2.4) En cas de cirrhose décompensée :

- l’IFN est contre-indiqué,

- la question de la transplantation doit se poser,

- l’usage de NUC puissants (entecavir ou ténofovir) permet parfois de retirer des malades de la liste d’attente de greffe.

3) Coïnfection

Que faire en cas de coïnfection virale ?

3.1) Coïnfection VHB-VIH.

3.1.1) Le traitement du VIH peut entraîner une poussée de l’hépatite B due à la restauration immune.

3.1.2) Les indications du traitement du VHB sont les mêmes que chez le sujet mono-infecté (augmentation des ALAT, taux de virémie par PCR en temps réel, sévérité de l’atteinte histologique).

3.1.3) Dans la majorité des cas, il est recommandé de traiter simultanément de novo le VIH et le VHB (3). Dans cette optique l’association emtricitabine + ténofovir plus un troisième produit actif sur le VIH est recommandée. En revanche dans les rares cas où l’on souhaite traiter le VHB avant de traiter le VIH, il convient d’avoir recours à l’adéfovir et à la telbivudine et d’éviter la lamivudine, l’entecavir et le ténofovir qui ont une action sur le VIH (1).

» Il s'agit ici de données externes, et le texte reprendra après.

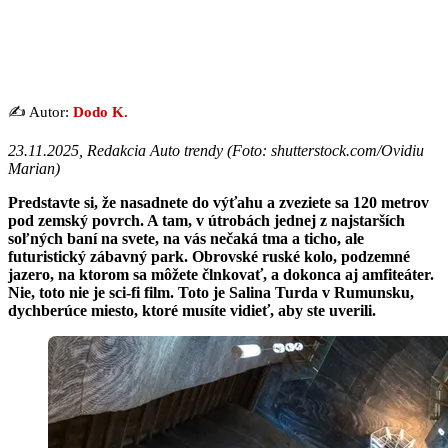
✍️ Autor:
Dodo K.
23.11.2025, Redakcia Auto trendy (
Foto: shutterstock.com/Ovidiu
Marian
)
Predstavte si, že nasadnete do výťahu a zveziete sa 120 metrov
pod zemský povrch. A tam, v útrobách jednej z najstarších
soľných baní na svete, na vás nečaká tma a ticho, ale
futuristický zábavný park. Obrovské ruské kolo, podzemné
jazero, na ktorom sa môžete člnkovať, a dokonca aj amfiteáter.
Nie, toto nie je sci-fi film. Toto je Salina Turda v Rumunsku,
dychberúce miesto, ktoré musíte vidieť, aby ste uverili.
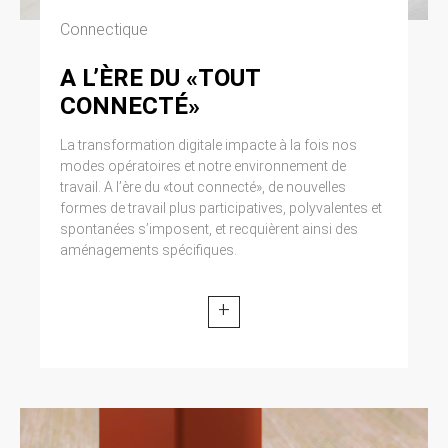
Connectique
A L’ÈRE DU «TOUT
CONNECTÉ»
La transformation digitale impacte à la fois nos
modes opératoires et notre environnement de
travail. A l’ère du «tout connecté», de nouvelles
formes de travail plus participatives, polyvalentes et
spontanées s’imposent, et recquièrent ainsi des
aménagements spécifiques.
+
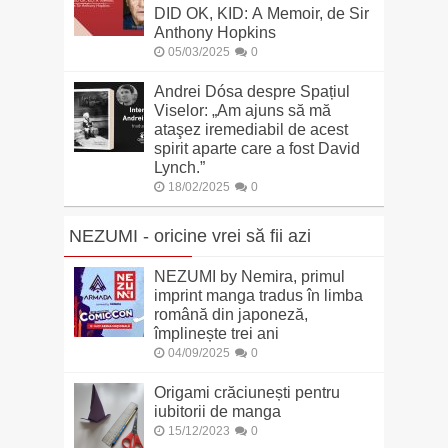
DID OK, KID: A Memoir, de Sir
Anthony Hopkins
05/03/2025
0
Andrei Dósa despre Spațiul
Viselor: „Am ajuns să mă
ataşez iremediabil de acest
spirit aparte care a fost David
Lynch.”
18/02/2025
0
NEZUMI - oricine vrei să fii azi
NEZUMI by Nemira, primul
imprint manga tradus în limba
română din japoneză,
împlinește trei ani
04/09/2025
0
Origami crăciunești pentru
iubitorii de manga
15/12/2023
0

3.2) Coïnfection VHB-virus Delta (VHD).

3.2.1) Le diagnostic d’une coïnfection active avec le virus Delta repose sur la mise en évidence des faits suivants :

- présence d’IgM anti-VHD.

- détection de l’ARN du VHD par PCR.

- détection de l’Ag du VHD sur la biopsie du foie (immuno-histochimie).

3.2.2) L’IFN est recommandé. Les NUC en monothérapie ne sont pas efficaces.

3.3) Coïnfection VHB-VHC.

3.3.1) Le plus souvent l’ADN du VHB est à un taux faible ou non détectable et c’est le VHC qui est responsable de l’activité de l’hépatite.

3.3.2) C’est pourquoi le traitement recommandé consiste en une association d’IFN et de ribavirine. Une réactivation virale B est possible au décours de ce traitement qui pourrait justifier l’usage des NUC.

Réponse

L’assertion 2.2) est inexacte. En effet si la cirrhose n’est pas décompensée, il n’est pas interdit d’avoir recours à l’IFN pour traiter une infection virale B (1).

Pour en savoir plus

1) European Association for the Study of the Liver. EASL Clinical Practice Guidelines : Management of chronic hepatitis B. J Hepatol 50 (2009), doi : 10.1016/j.jhep.2008.10.001

2) T. Asselah et al. Traitement de l’hépatite chronique B. Gastroenterol Clin Biol 2008 ;32 : 749-68.

3) J.K. Rockstroh et al. European AIDS Clinical Society (EACS) guidelines fo the clinical management and treatment of chronic hepatitis B and C coïnfection in HIV-infected adults. HIV Med 2008 ; 9 : 82-88.